Effect of EGCG on GvHD. T-cell-depleted bone marrow (TCD BM) cells (5 × 10⁶) [major histocompatibility complex class II H-2^b, cluster of differentiation 45.1 positive (CD45.1⁺)] along with pan T-cells (H-2^b, CD45.2+; 5 × 10⁵ T-cells for Balb/c and 5 × 10⁶ for C57BL/6×129) isolated from C57BL/6 donor mice were intravenously transplanted into Balb/c recipient mice (H-2^d, CD45.2⁺) (A), which were lethally irradiated 1 day prior to the allo-hematopoietic stem cell transplantation (allo-HSCT) (925 cGy from a ¹³⁷Cs source), or into C57BL/6xl29 Fl (1,200 cGy; H-2^b, CD229.1⁺) (B).

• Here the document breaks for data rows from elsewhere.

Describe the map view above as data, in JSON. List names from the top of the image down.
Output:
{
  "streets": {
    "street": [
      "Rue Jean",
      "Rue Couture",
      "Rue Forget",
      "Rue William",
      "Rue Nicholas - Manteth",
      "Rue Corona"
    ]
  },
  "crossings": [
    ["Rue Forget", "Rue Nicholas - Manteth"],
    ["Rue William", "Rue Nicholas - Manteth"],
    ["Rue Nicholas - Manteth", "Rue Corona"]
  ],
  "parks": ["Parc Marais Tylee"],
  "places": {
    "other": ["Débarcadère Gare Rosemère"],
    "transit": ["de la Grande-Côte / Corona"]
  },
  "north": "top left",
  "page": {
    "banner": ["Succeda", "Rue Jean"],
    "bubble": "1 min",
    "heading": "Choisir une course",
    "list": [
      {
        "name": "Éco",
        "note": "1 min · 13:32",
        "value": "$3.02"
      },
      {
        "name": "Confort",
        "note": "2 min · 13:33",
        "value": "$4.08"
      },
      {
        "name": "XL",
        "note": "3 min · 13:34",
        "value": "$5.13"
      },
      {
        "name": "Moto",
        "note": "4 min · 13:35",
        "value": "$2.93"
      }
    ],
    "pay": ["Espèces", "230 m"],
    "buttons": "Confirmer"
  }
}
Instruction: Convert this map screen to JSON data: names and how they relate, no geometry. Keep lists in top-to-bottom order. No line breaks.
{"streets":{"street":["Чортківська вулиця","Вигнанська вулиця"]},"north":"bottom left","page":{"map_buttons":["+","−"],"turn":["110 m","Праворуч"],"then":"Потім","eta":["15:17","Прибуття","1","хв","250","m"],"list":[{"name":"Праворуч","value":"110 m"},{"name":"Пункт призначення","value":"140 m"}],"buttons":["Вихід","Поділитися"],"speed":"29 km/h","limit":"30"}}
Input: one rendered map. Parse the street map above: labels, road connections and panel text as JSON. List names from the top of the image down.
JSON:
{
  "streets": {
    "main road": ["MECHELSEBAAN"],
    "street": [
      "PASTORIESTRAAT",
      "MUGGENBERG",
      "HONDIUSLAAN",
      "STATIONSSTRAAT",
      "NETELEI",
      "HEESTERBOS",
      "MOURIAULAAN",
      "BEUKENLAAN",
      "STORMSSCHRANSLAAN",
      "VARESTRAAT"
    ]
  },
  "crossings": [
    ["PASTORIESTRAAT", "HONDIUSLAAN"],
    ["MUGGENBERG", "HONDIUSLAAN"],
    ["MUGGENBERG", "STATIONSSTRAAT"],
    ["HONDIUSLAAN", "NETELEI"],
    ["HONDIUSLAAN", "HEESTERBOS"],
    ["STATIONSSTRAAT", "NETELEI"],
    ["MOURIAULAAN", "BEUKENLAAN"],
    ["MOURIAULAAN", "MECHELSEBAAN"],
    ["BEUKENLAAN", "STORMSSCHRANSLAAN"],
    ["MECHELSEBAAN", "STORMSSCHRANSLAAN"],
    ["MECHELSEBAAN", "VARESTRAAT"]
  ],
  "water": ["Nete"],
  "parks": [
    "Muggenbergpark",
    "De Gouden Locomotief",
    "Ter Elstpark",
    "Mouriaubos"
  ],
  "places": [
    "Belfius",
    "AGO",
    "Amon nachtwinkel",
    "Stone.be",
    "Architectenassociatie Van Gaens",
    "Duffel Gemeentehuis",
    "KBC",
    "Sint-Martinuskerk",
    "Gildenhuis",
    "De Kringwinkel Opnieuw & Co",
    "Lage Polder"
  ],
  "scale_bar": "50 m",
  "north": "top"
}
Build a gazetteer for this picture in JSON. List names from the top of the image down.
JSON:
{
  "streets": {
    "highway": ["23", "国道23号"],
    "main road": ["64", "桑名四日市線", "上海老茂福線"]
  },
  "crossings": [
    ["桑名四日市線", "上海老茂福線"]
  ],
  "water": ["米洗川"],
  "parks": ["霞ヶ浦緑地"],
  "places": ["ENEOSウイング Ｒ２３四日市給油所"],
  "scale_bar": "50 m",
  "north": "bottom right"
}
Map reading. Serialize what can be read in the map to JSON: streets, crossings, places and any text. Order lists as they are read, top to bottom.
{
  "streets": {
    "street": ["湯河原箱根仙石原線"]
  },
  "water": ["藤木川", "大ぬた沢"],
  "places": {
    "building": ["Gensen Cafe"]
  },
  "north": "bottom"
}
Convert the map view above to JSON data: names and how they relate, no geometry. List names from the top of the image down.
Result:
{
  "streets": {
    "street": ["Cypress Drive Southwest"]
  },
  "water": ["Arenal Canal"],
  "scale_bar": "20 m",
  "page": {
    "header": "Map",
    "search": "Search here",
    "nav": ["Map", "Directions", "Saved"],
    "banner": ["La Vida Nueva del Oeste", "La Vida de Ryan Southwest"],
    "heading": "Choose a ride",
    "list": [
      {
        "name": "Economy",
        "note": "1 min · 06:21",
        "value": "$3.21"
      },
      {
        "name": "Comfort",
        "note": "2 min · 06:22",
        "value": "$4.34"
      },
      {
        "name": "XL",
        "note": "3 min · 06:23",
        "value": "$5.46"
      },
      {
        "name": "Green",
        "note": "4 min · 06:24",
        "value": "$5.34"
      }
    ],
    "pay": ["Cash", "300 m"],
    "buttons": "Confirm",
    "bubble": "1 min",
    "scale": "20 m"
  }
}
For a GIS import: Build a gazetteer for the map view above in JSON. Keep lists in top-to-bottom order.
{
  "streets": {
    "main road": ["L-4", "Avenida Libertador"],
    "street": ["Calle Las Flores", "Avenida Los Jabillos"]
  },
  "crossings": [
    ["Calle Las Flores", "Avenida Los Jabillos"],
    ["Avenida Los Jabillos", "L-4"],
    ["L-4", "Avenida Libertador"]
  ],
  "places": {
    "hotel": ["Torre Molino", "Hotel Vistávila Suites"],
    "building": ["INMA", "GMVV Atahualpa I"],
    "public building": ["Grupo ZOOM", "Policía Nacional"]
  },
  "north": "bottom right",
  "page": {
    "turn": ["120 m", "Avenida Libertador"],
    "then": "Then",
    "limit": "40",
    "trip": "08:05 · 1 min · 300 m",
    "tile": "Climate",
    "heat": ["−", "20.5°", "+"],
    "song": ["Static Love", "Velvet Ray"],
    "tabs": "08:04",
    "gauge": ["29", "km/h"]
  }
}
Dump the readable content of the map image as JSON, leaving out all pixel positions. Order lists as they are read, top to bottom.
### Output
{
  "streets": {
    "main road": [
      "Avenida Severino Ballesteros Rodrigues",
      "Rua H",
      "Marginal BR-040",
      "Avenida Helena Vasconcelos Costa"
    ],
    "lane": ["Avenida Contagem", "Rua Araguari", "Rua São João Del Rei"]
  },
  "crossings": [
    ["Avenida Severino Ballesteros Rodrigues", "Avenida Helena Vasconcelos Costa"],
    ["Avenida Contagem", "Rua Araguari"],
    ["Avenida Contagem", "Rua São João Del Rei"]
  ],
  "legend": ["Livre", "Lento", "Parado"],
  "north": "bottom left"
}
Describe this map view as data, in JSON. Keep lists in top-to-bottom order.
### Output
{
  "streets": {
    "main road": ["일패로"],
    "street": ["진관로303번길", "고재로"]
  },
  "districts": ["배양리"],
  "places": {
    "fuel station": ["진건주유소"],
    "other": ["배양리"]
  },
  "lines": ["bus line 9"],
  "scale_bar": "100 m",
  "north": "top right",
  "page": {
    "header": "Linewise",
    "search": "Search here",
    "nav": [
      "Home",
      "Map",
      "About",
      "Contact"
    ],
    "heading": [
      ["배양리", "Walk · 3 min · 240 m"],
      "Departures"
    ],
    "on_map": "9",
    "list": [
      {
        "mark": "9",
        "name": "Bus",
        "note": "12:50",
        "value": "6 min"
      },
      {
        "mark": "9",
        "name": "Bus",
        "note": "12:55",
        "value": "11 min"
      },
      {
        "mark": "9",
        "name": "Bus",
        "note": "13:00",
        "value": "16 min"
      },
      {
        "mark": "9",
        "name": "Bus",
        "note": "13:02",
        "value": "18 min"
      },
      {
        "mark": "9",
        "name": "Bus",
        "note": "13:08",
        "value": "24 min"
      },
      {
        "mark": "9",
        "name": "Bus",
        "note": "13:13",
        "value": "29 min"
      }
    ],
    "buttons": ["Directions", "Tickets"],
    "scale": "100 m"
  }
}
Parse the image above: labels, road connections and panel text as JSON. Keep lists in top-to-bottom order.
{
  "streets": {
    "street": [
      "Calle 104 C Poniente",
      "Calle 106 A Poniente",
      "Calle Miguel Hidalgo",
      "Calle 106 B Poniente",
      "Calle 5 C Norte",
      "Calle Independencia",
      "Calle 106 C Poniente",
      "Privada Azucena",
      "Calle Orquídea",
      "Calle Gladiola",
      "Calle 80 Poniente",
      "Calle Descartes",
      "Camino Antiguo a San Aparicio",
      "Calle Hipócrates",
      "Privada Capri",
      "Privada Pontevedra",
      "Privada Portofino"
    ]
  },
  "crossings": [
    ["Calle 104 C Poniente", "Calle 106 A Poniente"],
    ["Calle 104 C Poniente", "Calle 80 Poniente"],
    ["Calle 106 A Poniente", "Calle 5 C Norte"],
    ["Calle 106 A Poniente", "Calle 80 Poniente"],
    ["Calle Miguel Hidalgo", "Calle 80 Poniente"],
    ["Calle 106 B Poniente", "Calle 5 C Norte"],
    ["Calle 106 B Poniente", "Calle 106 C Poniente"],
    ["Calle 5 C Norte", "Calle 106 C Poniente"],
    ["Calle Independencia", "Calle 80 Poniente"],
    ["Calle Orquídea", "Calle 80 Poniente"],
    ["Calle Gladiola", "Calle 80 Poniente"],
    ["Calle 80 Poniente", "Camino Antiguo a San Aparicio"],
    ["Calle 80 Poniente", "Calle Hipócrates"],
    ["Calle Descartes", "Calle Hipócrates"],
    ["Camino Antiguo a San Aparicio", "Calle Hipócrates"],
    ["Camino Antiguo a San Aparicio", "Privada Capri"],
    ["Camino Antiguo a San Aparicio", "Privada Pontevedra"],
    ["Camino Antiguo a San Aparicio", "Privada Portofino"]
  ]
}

Epigallocatechin-3-gallate [EGCG; 100 μg in 10% dimethyl sulfoxide (DMSO) in phosphate-buffered saline (PBS)] was intraperitoneally (IP) injected twice a day for 21 days starting day 0 post-allo-HSCT. (C) Human pan T-cells (3 × 10⁶) were retro-orbitally transplanted on day 0 into sublethally irradiated (250 cGy on day -1) nonobese diabetic/severe combined immunodeficient interleukin 2 (IL-2) receptor γ chain knockout (NSG) mice. EGCG (10-1,000 μg) was injected IP once every other day for 21 days starting day 3 post-human T-cell injection. XRT: xenotransplantation. Survival was compared using the log-rank test. (D) Donor mice (C57BL/6), not the recipients, were injected IP with EGCG (100 μg in PBS only) or carrier (PBS) each day for 4 days prior to T-cell harvest from donors. Donor splenocytes (2 × 10⁷, CD229.2+, CD45.2+) and TCD BM (5 ×10⁶, CD229.2⁺, CD45.1⁺) were injected via the lateral tail vein on day 0 into lethally irradiated C57BL/6×129 recipients (1,200 cGy on day-l;H-2^b, CD229.1⁺).

In conclusion, although EGCG may be an effective inhibitor of both DNMT1 and STAT1, the treatment of EGCG after allo-HSCT does not result in prevention or reduction of GvHD in four different GvHD models, suggesting that EGCG treatment might not be an effective therapy against GvHD in the clinic.